A few weeks passed and the accused was moved to my working site rather unexpectedly. After a couple of weeks he began following me into store rooms (so we were on our own) and trying to make advances. At this point we were on the same staffing level but I was viewed as more inexperienced. I refused these advances and immediately tried to exit the room each time (he always closed the door behind him so I knew what was coming).
On one occasion, he followed me into a smaller store cupboard and therefore, he was between me and the door handle/door, he attempted to tear open my uniform and made advances at me. Fortunately (or unfortunately) I had been in similar situations as a child with a teenage family member (we were both teenagers) and had ‘techniques’ to finally manage to get myself out of this situation.
I did not ever report anything because the manager/matron had clearly not taken the original (rumoured) complaint seriously because there was ‘no evidence’ and because this person was no longer working with the original victim, she was out of range for him – at least this way I could ‘deal with it’. Also, I was worried about my job, reputation and status in the team but also felt it was my fault in some way. I eventually left (not solely because of this) but later heard that this behaviour was not isolated to myself and the other junior member of staff. That it had happened before and after I left.

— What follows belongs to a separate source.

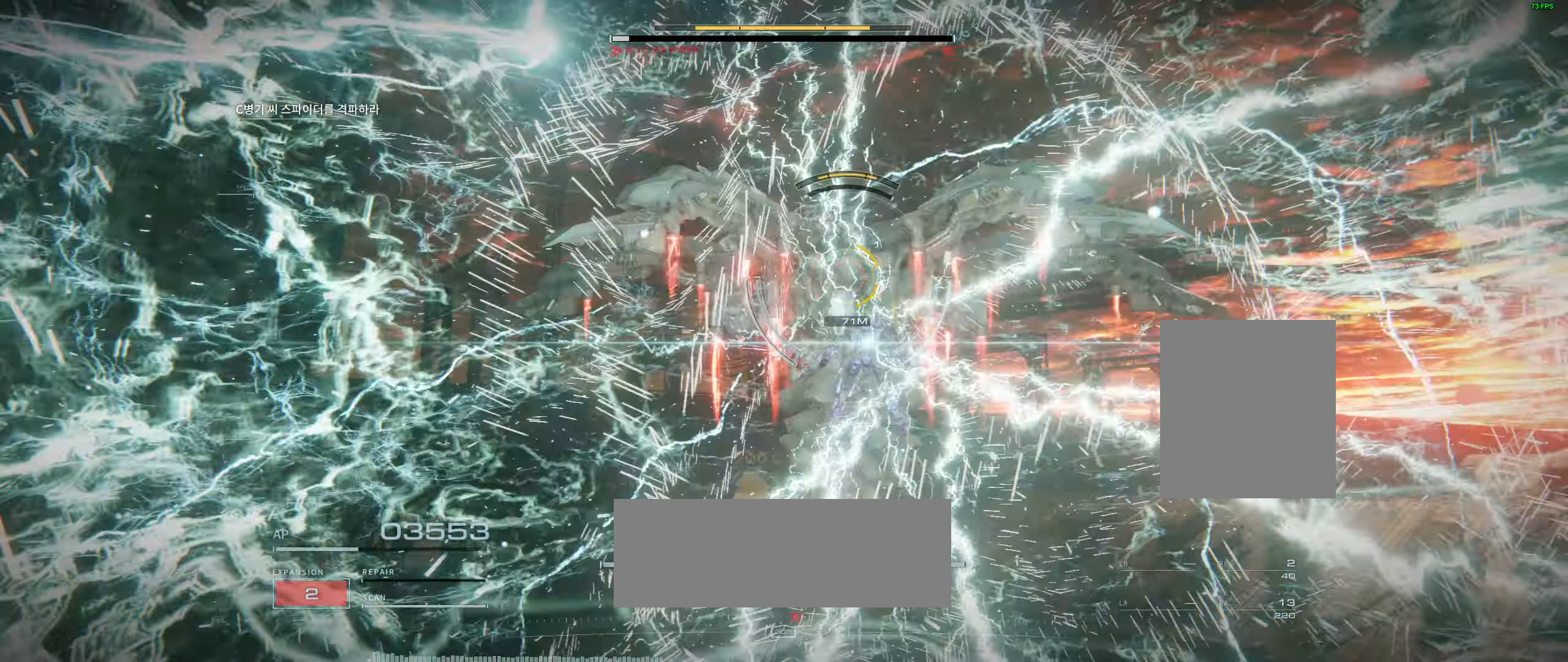
{"buttons": [], "left_stick": "up", "events": [[33, "left_stick", "up"]]}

Again, there was ‘no evidence’ so others hadn’t reported it – it’s just rumour and ‘it’s just how he is’ ‘he’s always been like that’. On reflection, I wish I had reported it but the system just wasn’t there to support us, I ran the risk of others denying it and I just took a ‘resilient’ approach as I had done when I was a child (again, I never disclosed this for the same reasons).
I have mentioned this to a previous partner who did not really take me seriously, my current husband does believe me but it’s so long ago now, and so much has happened in life since, I have ‘got over it’. But I do feel guilt that he may have gone on to do this with more vulnerable members of staff. My husband actually went to the extent of checking if he was still a registrant (he is). Now, it’s far too late in life to report this (if there was not enough evidence then, there won’t be now) but if I can help others, then hopefully this experience may contribute to the cause.